Sadly, a war requires the loss of a large sum of human lives. In addition, President Bush is putting lives at stake for a strike at a presently unproved opponent.
Senator Barbara Boxer (D-CA) comments, “It is un-American to attack people because of a perceived future threat, killing, potentially, thousands of non-combatants and our own young men and women. It is madness!” (Capitol Advantage 1).
Never in the history of the United States of America has an administration used a first strike policy. This policy is plainly immoral and an attack on our own constitution as well as the UN Charter. In addition, an attack on Hussein may be useless.
The Nonviolence Web explains, “Two incredibly bloody wars have failed to oust him, indeed have only strengthened his hold on power, and it is quite doubtful that further military action will create a real peace for Iraq, the Middle East, or the planet” (Nonviolence Web 2).
To rid Iraq of Hussein, the U.S. government needs to discuss alternatives to war. Peace saves lives, war destroys them and that of future generations.

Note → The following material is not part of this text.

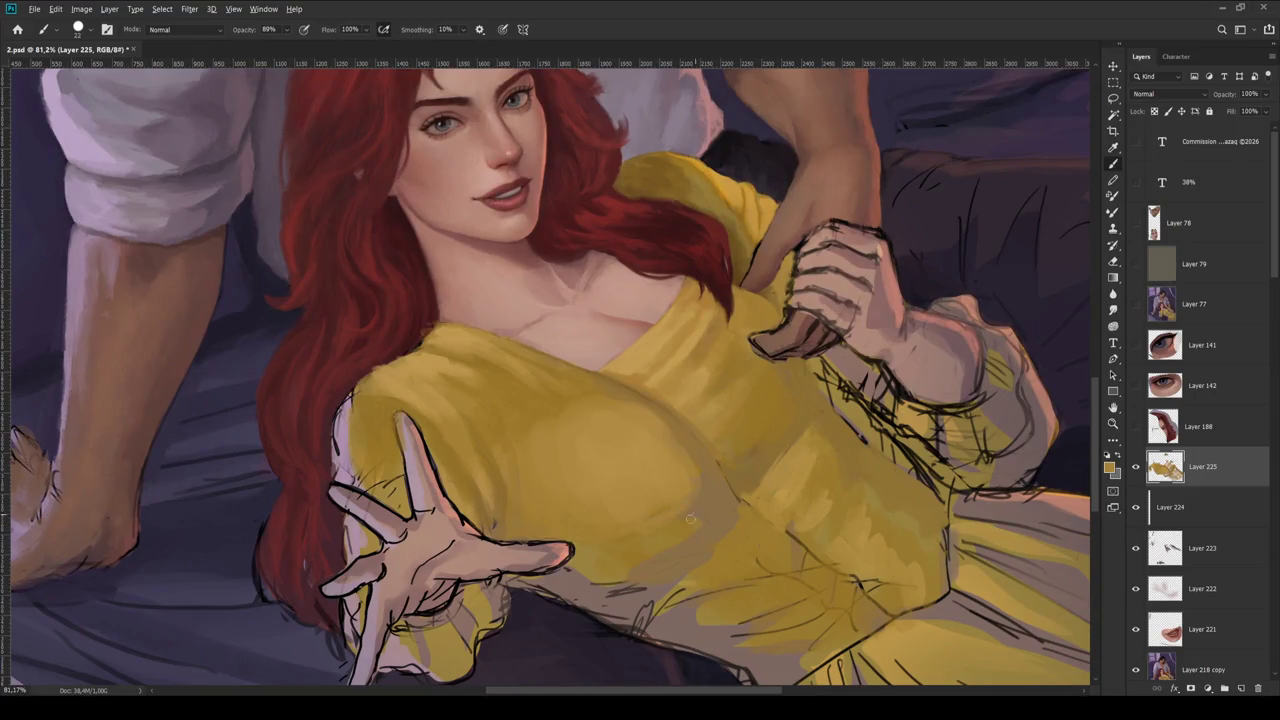
- Sample dress tones and paint darker olive shading across the bodice chest
key(i)
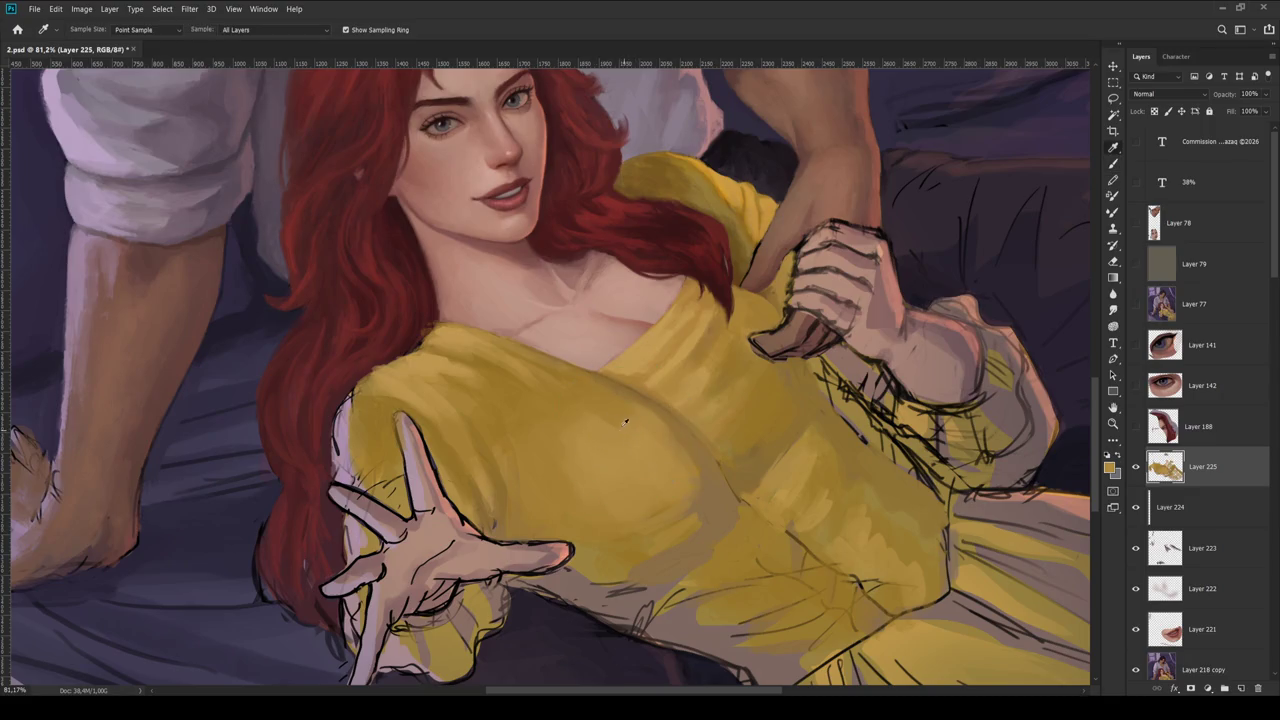
drag(630, 425, 678, 514)
scroll(678, 514, down, 5)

Lastly, an attack on Iraq would threaten the lives of millions of innocent Iraqis. The killing of innocent civilians will raise the hatred of Iraq’s youth, who may become terrorist, which is the exact group the U.S. is trying to stop.
According to Phyllis Bennis, a policy analyst and expert on Iraq at the Institute of Policy Studies, “Ten thousand Iraqi civilians, or more, would be killed in a large scale U.S. attack. Baghdad is a city roughly the size of Los Angeles; an air campaign and invasion of the city would put four to five million civilians at risk” (Peace-Action 1).
Iraqis are presently suffering greatly from economic sanctions, and as the result, millions of civilians have died, 500,000 of whom are children under the age of five. Another attack would seem on the brink of evil, considering these conditions. If Bush is attempting to destroy terrorism through an attack on Iraq, he is terribly mistaken.